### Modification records
- - - - -
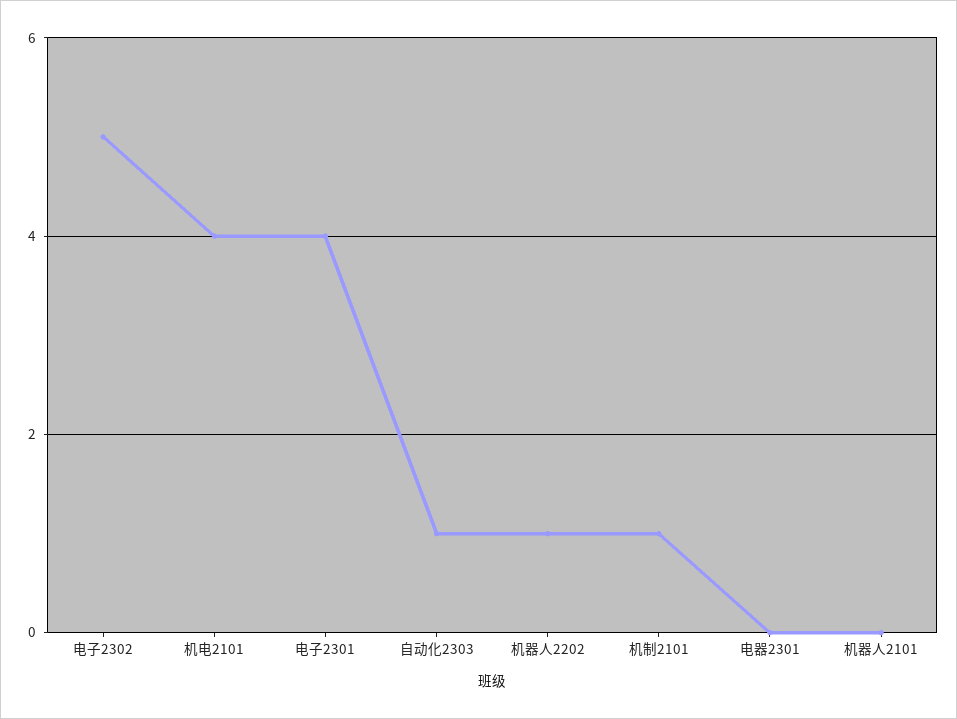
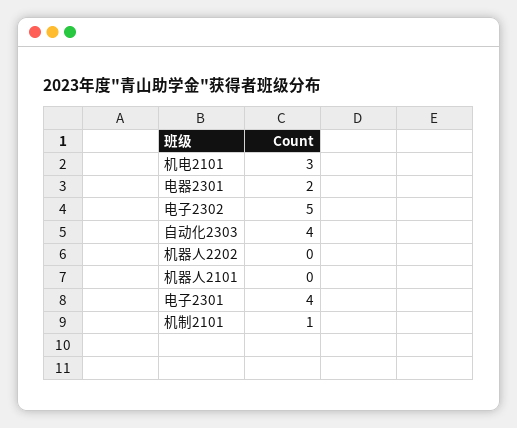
机电2101: 4 -> 3
自动化2303: 1 -> 4
机器人2202: 1 -> 0
电器2301: 0 -> 2

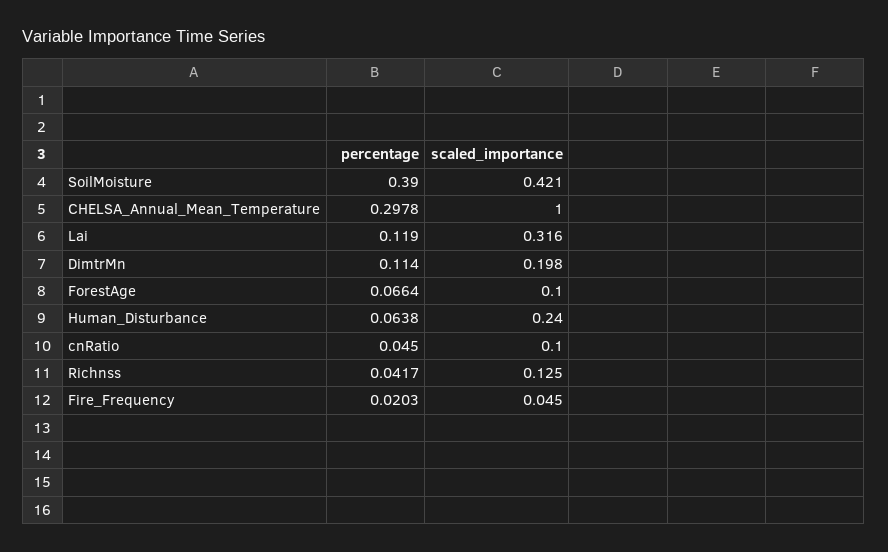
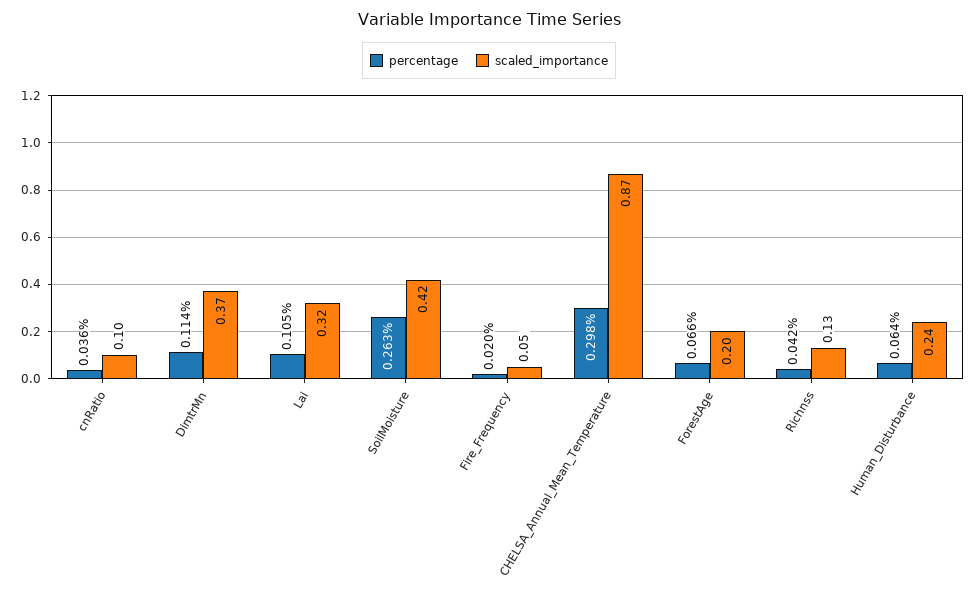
percentage, SoilMoisture: 0.39 -> 0.263
scaled_importance, CHELSA_Annual_Mean_Temperature: 1 -> 0.87
percentage, Lai: 0.119 -> 0.105
scaled_importance, DimtrMn: 0.198 -> 0.37
scaled_importance, ForestAge: 0.1 -> 0.2
percentage, cnRatio: 0.045 -> 0.036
- - - - -
### Task goal
Repeat exactly the lines above, starting with the line that contains "scaled_importance, ForestAge: 0.1 -> 0.2" and ending with the last line, both included, and nothing else.

### Answer
scaled_importance, ForestAge: 0.1 -> 0.2
percentage, cnRatio: 0.045 -> 0.036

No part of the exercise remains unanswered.